Dave McCormick, the GOP candidate for U.S. Senate in Pennsylvania, is already running an advertisement attacking Harris’ energy positions and tying together the vice president and his opponent, incumbent Democratic Pennsylvania Sen. Bob Casey.
Some pundits have suggested that Harris could mitigate risks she may face in Pennsylvania by picking Democratic Pennsylvania Gov. Josh Shapiro as her running mate. However, selecting Shapiro could cause problems for Harris in other states and isolate voting blocs she needs to win due to his support of Israel and criticisms of pro-Palestinian activists, McHenry told the DCNF.

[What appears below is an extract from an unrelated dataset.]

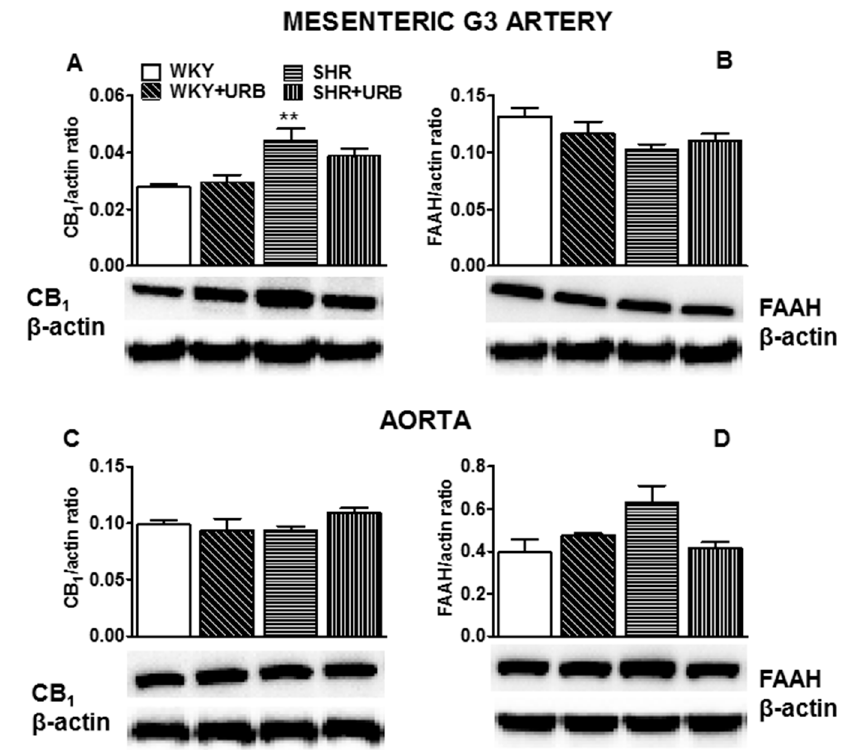
Figure 6. Western blots of CB 1 ( A , C ) and fatty acid amide hydrolase (FAAH; B , D ) protein in the mesenteric G3 arteries ( A , B ) and aortas ( C , D ) of normotensive rats—control (WKY) and URB597- treated (WKY + URB)—or hypertensive rats—SHR and URB597-treated (SHR + URB). URB597 at 1 mg/kg or its vehicle was injected intraperitoneally every 12 h for 14 days. On the bottom of the panel, representative Western blots for CB 1 , FAAH, and β -actin (which served as the loading control) are shown. Mean ± SEM of 5–6 rats; ** p < 0.01 compared to the control group (* WKY).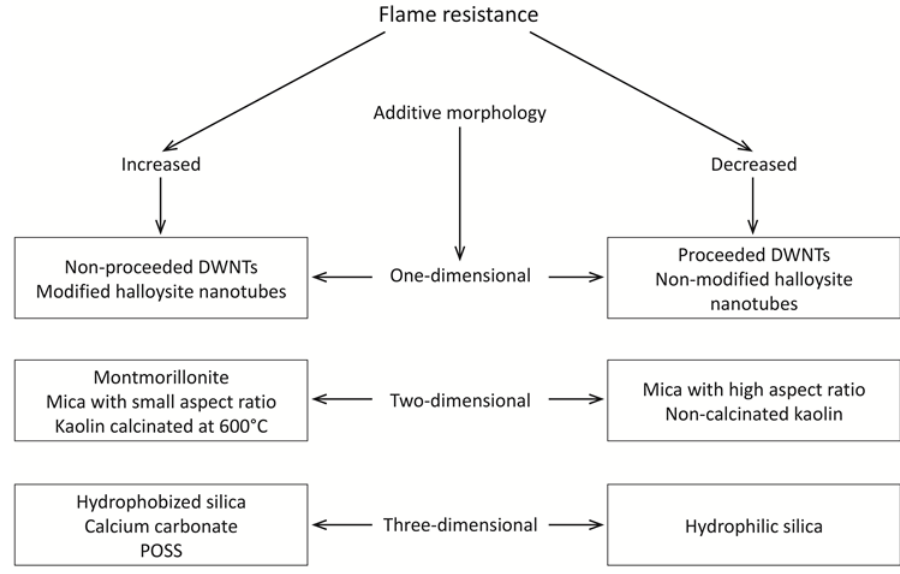
ff ect of the additive morphology on the flame resistance of PDMS Figure 2. The effect of the additive morphology on the flame resistance of PDMS composites. Figure 2. The e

“Bob Casey and Kamala Harris have opposed Pennsylvania energy every step of the way, and their anti-fossil fuel agenda would be disastrous for our commonwealth and the 600,000 workers who rely on the energy sector for a paycheck,” McCormick said in a statement shared with the DCNF. “Banning fracking and abolishing the filibuster to pass a Green New Deal may be popular among the far-left, but here in Pennsylvania these radical proposals are radically out of step with the needs of working families.”
The Harris and Casey campaigns did not respond immediately to a request for comment.